**Problem to solve**
Keep the pictures out, please, and set down every record exactly.

**Supplied records**
= Beginning of Section =
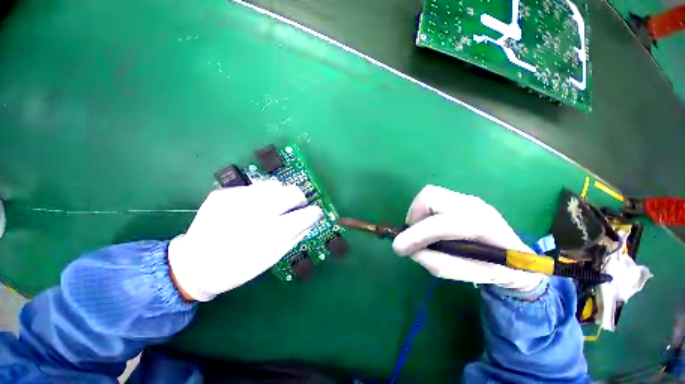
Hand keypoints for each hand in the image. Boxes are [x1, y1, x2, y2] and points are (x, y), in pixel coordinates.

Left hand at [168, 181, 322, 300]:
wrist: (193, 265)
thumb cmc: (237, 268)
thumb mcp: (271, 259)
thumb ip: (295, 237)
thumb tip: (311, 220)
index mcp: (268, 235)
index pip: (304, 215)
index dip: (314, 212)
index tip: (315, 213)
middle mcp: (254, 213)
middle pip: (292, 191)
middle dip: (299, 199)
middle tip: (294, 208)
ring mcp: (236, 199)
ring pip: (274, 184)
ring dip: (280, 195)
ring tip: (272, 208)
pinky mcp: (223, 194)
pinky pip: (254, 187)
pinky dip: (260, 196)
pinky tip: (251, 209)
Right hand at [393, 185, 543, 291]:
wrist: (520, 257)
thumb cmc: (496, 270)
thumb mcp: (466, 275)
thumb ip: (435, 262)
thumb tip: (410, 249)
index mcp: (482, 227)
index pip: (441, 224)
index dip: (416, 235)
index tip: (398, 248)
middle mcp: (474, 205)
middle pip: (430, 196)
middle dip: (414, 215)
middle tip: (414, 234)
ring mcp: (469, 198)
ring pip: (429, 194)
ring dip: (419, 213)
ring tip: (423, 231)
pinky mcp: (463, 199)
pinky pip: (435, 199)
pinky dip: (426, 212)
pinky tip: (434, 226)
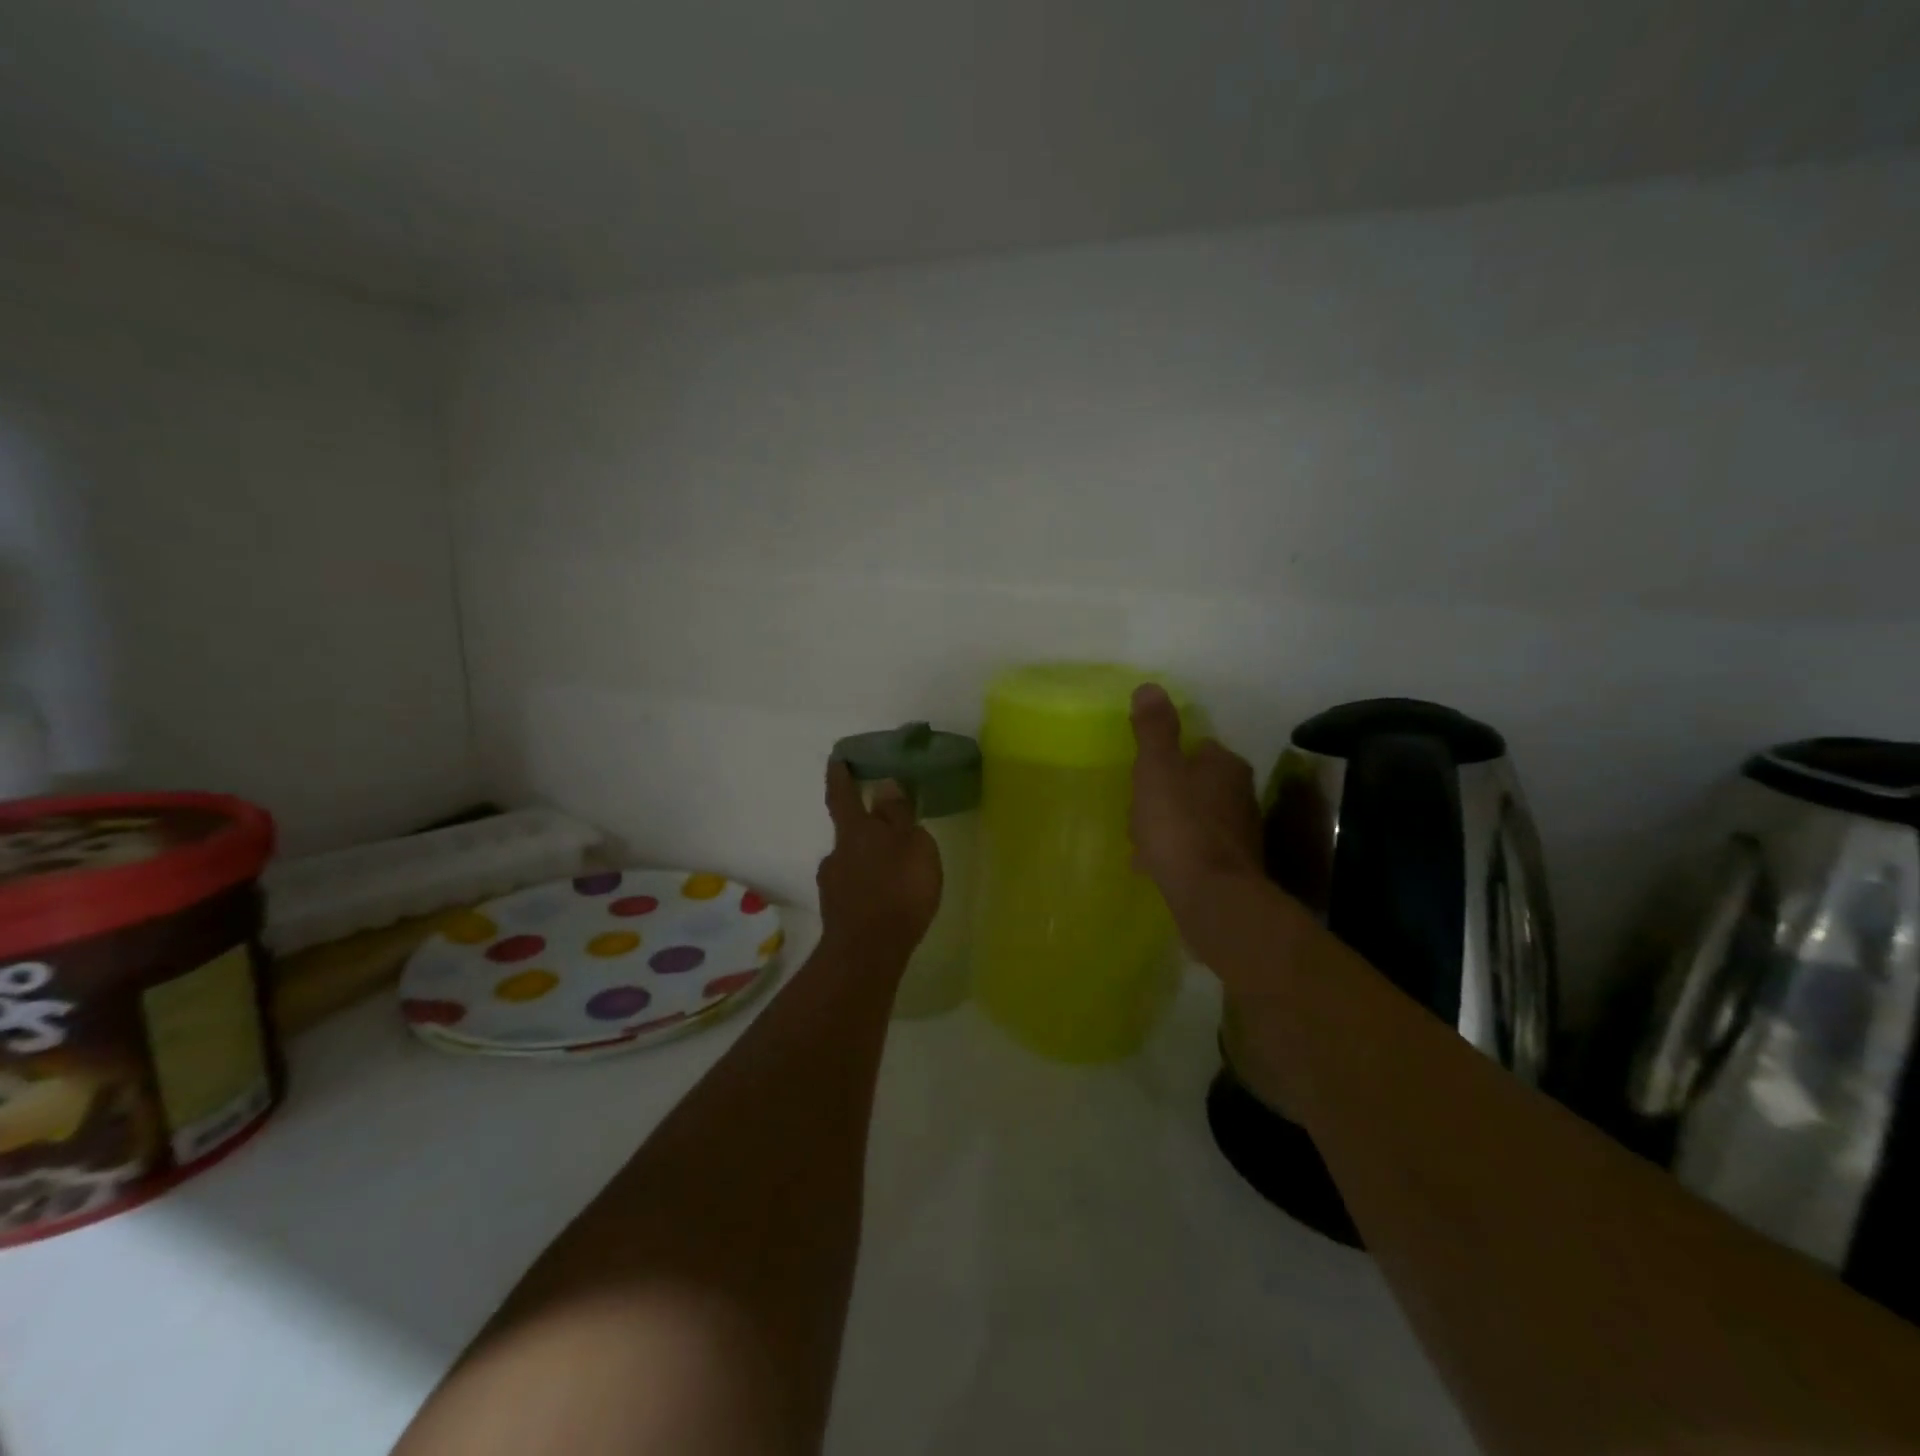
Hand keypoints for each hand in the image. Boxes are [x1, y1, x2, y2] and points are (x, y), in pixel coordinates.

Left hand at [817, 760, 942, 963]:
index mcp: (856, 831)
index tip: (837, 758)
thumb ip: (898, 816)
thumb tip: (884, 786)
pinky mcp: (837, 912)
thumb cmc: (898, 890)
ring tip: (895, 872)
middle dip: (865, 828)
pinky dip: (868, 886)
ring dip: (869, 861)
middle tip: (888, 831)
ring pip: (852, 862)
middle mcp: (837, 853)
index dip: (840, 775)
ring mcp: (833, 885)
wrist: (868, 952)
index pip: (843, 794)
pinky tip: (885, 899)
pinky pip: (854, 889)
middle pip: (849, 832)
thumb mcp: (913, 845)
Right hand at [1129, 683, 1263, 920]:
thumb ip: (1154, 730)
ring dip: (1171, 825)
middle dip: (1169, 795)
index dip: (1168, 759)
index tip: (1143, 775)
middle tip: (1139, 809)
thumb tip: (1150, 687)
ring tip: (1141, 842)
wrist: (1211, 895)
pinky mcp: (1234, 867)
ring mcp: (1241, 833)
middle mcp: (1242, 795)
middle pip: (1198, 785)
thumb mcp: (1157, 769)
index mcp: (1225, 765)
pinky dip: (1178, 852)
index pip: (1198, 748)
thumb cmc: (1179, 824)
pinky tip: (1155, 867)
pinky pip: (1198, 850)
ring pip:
= End of Section =
**Your solution**
Hand keypoints for each hand in the image. Boxes are [x1, y1, x2, y2] and points are (x, y), in pixel coordinates.

Left hand at [168, 181, 322, 300]:
wrist: (193, 265)
thumb cmc: (237, 268)
thumb mcp: (271, 259)
thumb ip: (295, 237)
thumb tip: (311, 220)
index mcp: (268, 235)
index pip: (304, 215)
index dip: (314, 212)
index tip: (315, 213)
middle mcp: (254, 213)
middle pip: (292, 191)
middle dip: (299, 199)
middle tip: (294, 208)
ring mcp: (236, 199)
ring pip: (274, 184)
ring dip: (280, 195)
ring tip: (272, 208)
pinky mcp: (223, 194)
pinky pip: (254, 187)
pinky dip: (260, 196)
pinky tip: (251, 209)
Right hand at [393, 185, 543, 291]:
wrist: (520, 257)
thumb cmc: (496, 270)
thumb mcp: (466, 275)
thumb ip: (435, 262)
thumb tip: (410, 249)
index mcp: (482, 227)
index pip: (441, 224)
index dip: (416, 235)
index tip: (398, 248)
middle mcp: (474, 205)
middle pip: (430, 196)
middle dip: (414, 215)
middle tip: (414, 234)
ring mcp: (469, 198)
ring pip: (429, 194)
ring dip: (419, 213)
ring tip: (423, 231)
pinky mcp: (463, 199)
pinky pip: (435, 199)
pinky dip: (426, 212)
pinky tip: (434, 226)
Hand keypoints for each hand in the image. Boxes are [x1, y1, x2, y2] and points are (x, y), in pixel coordinates.

Left hand at [817, 760, 942, 963]:
index mcp: (856, 831)
index tip: (837, 758)
thumb ip: (898, 816)
thumb tip: (884, 786)
pinky mcp: (837, 912)
thumb cmc: (898, 890)
ring tip: (895, 872)
middle dip: (865, 828)
pinky dip: (868, 886)
ring dip: (869, 861)
middle tip: (888, 831)
ring pip: (852, 862)
middle mcp: (837, 853)
index dip: (840, 775)
ring mcp: (833, 885)
wrist: (868, 952)
index pip: (843, 794)
pinky tip: (885, 899)
pinky pip: (854, 889)
middle pip: (849, 832)
thumb mcp: (913, 845)
Right hand at [1129, 683, 1263, 920]:
thumb ip: (1154, 730)
ring dip: (1171, 825)
middle dip: (1169, 795)
index dip: (1168, 759)
index tip: (1143, 775)
middle tip: (1139, 809)
thumb tip: (1150, 687)
ring tip: (1141, 842)
wrist: (1211, 895)
pinky mcp: (1234, 867)
ring mcp: (1241, 833)
middle mcp: (1242, 795)
middle pip: (1198, 785)
thumb mcp: (1157, 769)
index mcp: (1225, 765)
pinky dip: (1178, 852)
index pip: (1198, 748)
thumb cmc: (1179, 824)
pinky tip: (1155, 867)
pinky pip: (1198, 850)
ring pip:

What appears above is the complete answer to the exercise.